Son olarak geçtiğimiz hafta Edirne’de U14 erkek basketbol Türkiye şampiyonası yapıldı. Ben de çok yakın bir dostumun oğlunun yani yeğenizmizin FB U14 takımında olmasından dolayı çok ilgilendim turnuva ile. Tabi bu yaşlardaki turnuvalar için fanatik güdülerimizi bir kenara koymak ve yeğenimizin başarısını istemek idi ilk başta fikrim. Ama sonra onlar kötü gitti ve bizim çocuklar kupayı nağmağlup bir şekilde kaldırdılar. Hem de Efes’i 2 kez yenip çok iyi bir turnuva geçiren Göztepe’yi de finalde farklı mağlup ederek. Buradan tüm Beşiktaş alt yapı sorumlularını ve sporcularımızı tebrik ediyorum. Bu arada bir dedikodu da bu başarının mimarlarından Banvit kökenli altyapı sorumlumuz Ahmet Gürgen’nin FB ile anlaşmış olduğu yönünde.
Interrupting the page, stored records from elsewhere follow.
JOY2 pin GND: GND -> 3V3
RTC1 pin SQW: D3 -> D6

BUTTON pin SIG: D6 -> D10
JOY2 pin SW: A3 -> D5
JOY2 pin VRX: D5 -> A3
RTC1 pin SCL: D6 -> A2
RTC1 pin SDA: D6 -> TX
Anladık üst yapı da yöneticilerin  cebinde akrep var yada yönetim becerisi zayıf sponsor bulma kapasiteleri sınırlı ve bundan dolayı üst yapıda basketbol erkek/kadın A takımları play off bile yapamayıp oyuncularını başka kulüplere kaptırıyor da bari alt yapıyı tutalım övünecek bir şeylerimiz kalsın.